Saved data entries:
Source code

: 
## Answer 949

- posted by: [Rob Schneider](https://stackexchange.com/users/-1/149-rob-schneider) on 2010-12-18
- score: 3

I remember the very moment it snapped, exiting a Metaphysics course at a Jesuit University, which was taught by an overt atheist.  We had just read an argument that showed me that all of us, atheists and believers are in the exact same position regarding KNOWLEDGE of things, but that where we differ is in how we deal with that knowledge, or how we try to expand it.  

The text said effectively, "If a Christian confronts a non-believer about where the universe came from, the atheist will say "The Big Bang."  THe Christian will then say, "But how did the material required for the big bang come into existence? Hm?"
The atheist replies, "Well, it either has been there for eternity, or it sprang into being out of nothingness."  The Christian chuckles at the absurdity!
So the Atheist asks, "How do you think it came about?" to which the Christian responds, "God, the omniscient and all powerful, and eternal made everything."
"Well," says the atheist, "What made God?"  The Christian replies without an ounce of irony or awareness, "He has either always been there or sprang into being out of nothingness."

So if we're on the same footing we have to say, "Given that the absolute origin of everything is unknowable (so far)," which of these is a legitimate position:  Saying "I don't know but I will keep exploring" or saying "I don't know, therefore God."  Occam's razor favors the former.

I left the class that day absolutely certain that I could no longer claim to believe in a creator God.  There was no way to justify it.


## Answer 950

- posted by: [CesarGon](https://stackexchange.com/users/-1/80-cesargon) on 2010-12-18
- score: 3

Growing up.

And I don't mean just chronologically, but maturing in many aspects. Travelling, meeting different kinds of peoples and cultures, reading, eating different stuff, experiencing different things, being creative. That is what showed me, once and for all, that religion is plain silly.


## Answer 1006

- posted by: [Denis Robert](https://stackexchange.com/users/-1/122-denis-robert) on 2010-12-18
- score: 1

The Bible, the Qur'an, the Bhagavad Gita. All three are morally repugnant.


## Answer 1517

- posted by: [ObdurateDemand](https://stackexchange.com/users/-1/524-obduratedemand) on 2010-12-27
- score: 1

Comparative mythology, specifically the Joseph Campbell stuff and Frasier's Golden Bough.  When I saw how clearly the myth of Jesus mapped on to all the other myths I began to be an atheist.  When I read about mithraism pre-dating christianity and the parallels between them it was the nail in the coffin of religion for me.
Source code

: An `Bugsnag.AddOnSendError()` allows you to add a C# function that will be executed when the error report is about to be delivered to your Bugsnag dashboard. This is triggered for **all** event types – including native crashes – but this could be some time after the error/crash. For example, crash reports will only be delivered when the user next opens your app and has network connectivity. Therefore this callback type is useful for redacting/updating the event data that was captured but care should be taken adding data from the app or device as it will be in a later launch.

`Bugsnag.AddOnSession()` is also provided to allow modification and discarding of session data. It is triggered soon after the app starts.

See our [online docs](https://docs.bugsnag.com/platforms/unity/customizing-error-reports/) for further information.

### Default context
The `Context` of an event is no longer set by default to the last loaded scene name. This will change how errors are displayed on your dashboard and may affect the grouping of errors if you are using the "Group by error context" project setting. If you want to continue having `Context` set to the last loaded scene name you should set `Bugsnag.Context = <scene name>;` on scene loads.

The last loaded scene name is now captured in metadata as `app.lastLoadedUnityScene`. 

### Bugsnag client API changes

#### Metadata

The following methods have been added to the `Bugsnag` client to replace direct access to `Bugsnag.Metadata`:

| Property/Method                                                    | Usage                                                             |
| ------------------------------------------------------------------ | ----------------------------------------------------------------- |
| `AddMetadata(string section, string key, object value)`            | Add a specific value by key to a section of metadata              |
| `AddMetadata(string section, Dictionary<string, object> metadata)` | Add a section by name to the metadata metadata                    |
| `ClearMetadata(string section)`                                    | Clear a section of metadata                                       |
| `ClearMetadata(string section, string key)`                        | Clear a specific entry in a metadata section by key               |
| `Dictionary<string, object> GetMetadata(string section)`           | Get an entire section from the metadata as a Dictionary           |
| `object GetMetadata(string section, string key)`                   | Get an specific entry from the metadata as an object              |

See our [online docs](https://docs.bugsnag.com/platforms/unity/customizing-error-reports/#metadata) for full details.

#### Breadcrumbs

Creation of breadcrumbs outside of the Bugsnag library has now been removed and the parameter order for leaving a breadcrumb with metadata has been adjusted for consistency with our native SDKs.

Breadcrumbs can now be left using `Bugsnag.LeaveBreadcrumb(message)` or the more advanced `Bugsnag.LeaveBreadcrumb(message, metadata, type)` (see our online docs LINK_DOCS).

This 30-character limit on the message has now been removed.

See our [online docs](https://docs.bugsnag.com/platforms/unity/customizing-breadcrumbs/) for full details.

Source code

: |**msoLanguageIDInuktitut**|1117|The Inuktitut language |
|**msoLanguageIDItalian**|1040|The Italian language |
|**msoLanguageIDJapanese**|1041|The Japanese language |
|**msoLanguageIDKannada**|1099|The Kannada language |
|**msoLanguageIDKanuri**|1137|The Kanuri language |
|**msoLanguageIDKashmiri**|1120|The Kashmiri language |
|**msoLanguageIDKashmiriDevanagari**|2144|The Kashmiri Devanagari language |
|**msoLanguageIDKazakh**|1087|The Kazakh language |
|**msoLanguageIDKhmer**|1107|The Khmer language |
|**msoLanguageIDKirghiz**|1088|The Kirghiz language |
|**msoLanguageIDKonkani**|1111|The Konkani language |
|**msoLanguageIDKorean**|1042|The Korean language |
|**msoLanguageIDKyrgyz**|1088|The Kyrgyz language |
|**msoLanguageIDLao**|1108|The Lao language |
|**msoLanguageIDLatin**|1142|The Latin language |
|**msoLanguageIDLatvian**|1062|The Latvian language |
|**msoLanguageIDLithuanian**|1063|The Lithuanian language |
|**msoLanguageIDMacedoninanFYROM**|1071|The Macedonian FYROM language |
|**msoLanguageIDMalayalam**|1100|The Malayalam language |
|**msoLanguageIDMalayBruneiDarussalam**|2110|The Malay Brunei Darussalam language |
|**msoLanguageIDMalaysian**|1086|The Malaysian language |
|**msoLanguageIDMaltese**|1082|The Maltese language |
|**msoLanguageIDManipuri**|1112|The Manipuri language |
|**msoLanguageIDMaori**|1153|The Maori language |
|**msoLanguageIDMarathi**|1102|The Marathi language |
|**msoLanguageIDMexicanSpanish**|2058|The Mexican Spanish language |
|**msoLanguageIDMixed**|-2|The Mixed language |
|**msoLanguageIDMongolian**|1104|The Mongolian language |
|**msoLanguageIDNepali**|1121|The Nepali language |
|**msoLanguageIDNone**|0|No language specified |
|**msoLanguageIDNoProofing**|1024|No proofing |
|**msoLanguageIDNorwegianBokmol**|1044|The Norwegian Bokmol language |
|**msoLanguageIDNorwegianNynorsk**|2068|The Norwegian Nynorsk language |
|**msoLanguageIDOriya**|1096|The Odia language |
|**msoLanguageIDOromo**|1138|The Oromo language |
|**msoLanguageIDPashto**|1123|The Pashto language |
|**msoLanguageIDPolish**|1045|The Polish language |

:: PROBLEM DETAILS ::
Give back each record exactly, from the first line through the last.

:: SOLUTION TO THIS PROBLEM ::
Source code

: 
## Answer 949

- posted by: [Rob Schneider](https://stackexchange.com/users/-1/149-rob-schneider) on 2010-12-18
- score: 3

I remember the very moment it snapped, exiting a Metaphysics course at a Jesuit University, which was taught by an overt atheist.  We had just read an argument that showed me that all of us, atheists and believers are in the exact same position regarding KNOWLEDGE of things, but that where we differ is in how we deal with that knowledge, or how we try to expand it.  

The text said effectively, "If a Christian confronts a non-believer about where the universe came from, the atheist will say "The Big Bang."  THe Christian will then say, "But how did the material required for the big bang come into existence? Hm?"
The atheist replies, "Well, it either has been there for eternity, or it sprang into being out of nothingness."  The Christian chuckles at the absurdity!
So the Atheist asks, "How do you think it came about?" to which the Christian responds, "God, the omniscient and all powerful, and eternal made everything."
"Well," says the atheist, "What made God?"  The Christian replies without an ounce of irony or awareness, "He has either always been there or sprang into being out of nothingness."

So if we're on the same footing we have to say, "Given that the absolute origin of everything is unknowable (so far)," which of these is a legitimate position:  Saying "I don't know but I will keep exploring" or saying "I don't know, therefore God."  Occam's razor favors the former.

I left the class that day absolutely certain that I could no longer claim to believe in a creator God.  There was no way to justify it.


## Answer 950

- posted by: [CesarGon](https://stackexchange.com/users/-1/80-cesargon) on 2010-12-18
- score: 3

Growing up.

And I don't mean just chronologically, but maturing in many aspects. Travelling, meeting different kinds of peoples and cultures, reading, eating different stuff, experiencing different things, being creative. That is what showed me, once and for all, that religion is plain silly.


## Answer 1006

- posted by: [Denis Robert](https://stackexchange.com/users/-1/122-denis-robert) on 2010-12-18
- score: 1

The Bible, the Qur'an, the Bhagavad Gita. All three are morally repugnant.


## Answer 1517

- posted by: [ObdurateDemand](https://stackexchange.com/users/-1/524-obduratedemand) on 2010-12-27
- score: 1

Comparative mythology, specifically the Joseph Campbell stuff and Frasier's Golden Bough.  When I saw how clearly the myth of Jesus mapped on to all the other myths I began to be an atheist.  When I read about mithraism pre-dating christianity and the parallels between them it was the nail in the coffin of religion for me.
Source code

: An `Bugsnag.AddOnSendError()` allows you to add a C# function that will be executed when the error report is about to be delivered to your Bugsnag dashboard. This is triggered for **all** event types – including native crashes – but this could be some time after the error/crash. For example, crash reports will only be delivered when the user next opens your app and has network connectivity. Therefore this callback type is useful for redacting/updating the event data that was captured but care should be taken adding data from the app or device as it will be in a later launch.

`Bugsnag.AddOnSession()` is also provided to allow modification and discarding of session data. It is triggered soon after the app starts.

See our [online docs](https://docs.bugsnag.com/platforms/unity/customizing-error-reports/) for further information.

### Default context
The `Context` of an event is no longer set by default to the last loaded scene name. This will change how errors are displayed on your dashboard and may affect the grouping of errors if you are using the "Group by error context" project setting. If you want to continue having `Context` set to the last loaded scene name you should set `Bugsnag.Context = <scene name>;` on scene loads.

The last loaded scene name is now captured in metadata as `app.lastLoadedUnityScene`. 

### Bugsnag client API changes

#### Metadata

The following methods have been added to the `Bugsnag` client to replace direct access to `Bugsnag.Metadata`:

| Property/Method                                                    | Usage                                                             |
| ------------------------------------------------------------------ | ----------------------------------------------------------------- |
| `AddMetadata(string section, string key, object value)`            | Add a specific value by key to a section of metadata              |
| `AddMetadata(string section, Dictionary<string, object> metadata)` | Add a section by name to the metadata metadata                    |
| `ClearMetadata(string section)`                                    | Clear a section of metadata                                       |
| `ClearMetadata(string section, string key)`                        | Clear a specific entry in a metadata section by key               |
| `Dictionary<string, object> GetMetadata(string section)`           | Get an entire section from the metadata as a Dictionary           |
| `object GetMetadata(string section, string key)`                   | Get an specific entry from the metadata as an object              |

See our [online docs](https://docs.bugsnag.com/platforms/unity/customizing-error-reports/#metadata) for full details.

#### Breadcrumbs

Creation of breadcrumbs outside of the Bugsnag library has now been removed and the parameter order for leaving a breadcrumb with metadata has been adjusted for consistency with our native SDKs.

Breadcrumbs can now be left using `Bugsnag.LeaveBreadcrumb(message)` or the more advanced `Bugsnag.LeaveBreadcrumb(message, metadata, type)` (see our online docs LINK_DOCS).

This 30-character limit on the message has now been removed.

See our [online docs](https://docs.bugsnag.com/platforms/unity/customizing-breadcrumbs/) for full details.

Source code

: |**msoLanguageIDInuktitut**|1117|The Inuktitut language |
|**msoLanguageIDItalian**|1040|The Italian language |
|**msoLanguageIDJapanese**|1041|The Japanese language |
|**msoLanguageIDKannada**|1099|The Kannada language |
|**msoLanguageIDKanuri**|1137|The Kanuri language |
|**msoLanguageIDKashmiri**|1120|The Kashmiri language |
|**msoLanguageIDKashmiriDevanagari**|2144|The Kashmiri Devanagari language |
|**msoLanguageIDKazakh**|1087|The Kazakh language |
|**msoLanguageIDKhmer**|1107|The Khmer language |
|**msoLanguageIDKirghiz**|1088|The Kirghiz language |
|**msoLanguageIDKonkani**|1111|The Konkani language |
|**msoLanguageIDKorean**|1042|The Korean language |
|**msoLanguageIDKyrgyz**|1088|The Kyrgyz language |
|**msoLanguageIDLao**|1108|The Lao language |
|**msoLanguageIDLatin**|1142|The Latin language |
|**msoLanguageIDLatvian**|1062|The Latvian language |
|**msoLanguageIDLithuanian**|1063|The Lithuanian language |
|**msoLanguageIDMacedoninanFYROM**|1071|The Macedonian FYROM language |
|**msoLanguageIDMalayalam**|1100|The Malayalam language |
|**msoLanguageIDMalayBruneiDarussalam**|2110|The Malay Brunei Darussalam language |
|**msoLanguageIDMalaysian**|1086|The Malaysian language |
|**msoLanguageIDMaltese**|1082|The Maltese language |
|**msoLanguageIDManipuri**|1112|The Manipuri language |
|**msoLanguageIDMaori**|1153|The Maori language |
|**msoLanguageIDMarathi**|1102|The Marathi language |
|**msoLanguageIDMexicanSpanish**|2058|The Mexican Spanish language |
|**msoLanguageIDMixed**|-2|The Mixed language |
|**msoLanguageIDMongolian**|1104|The Mongolian language |
|**msoLanguageIDNepali**|1121|The Nepali language |
|**msoLanguageIDNone**|0|No language specified |
|**msoLanguageIDNoProofing**|1024|No proofing |
|**msoLanguageIDNorwegianBokmol**|1044|The Norwegian Bokmol language |
|**msoLanguageIDNorwegianNynorsk**|2068|The Norwegian Nynorsk language |
|**msoLanguageIDOriya**|1096|The Odia language |
|**msoLanguageIDOromo**|1138|The Oromo language |
|**msoLanguageIDPashto**|1123|The Pashto language |
|**msoLanguageIDPolish**|1045|The Polish language |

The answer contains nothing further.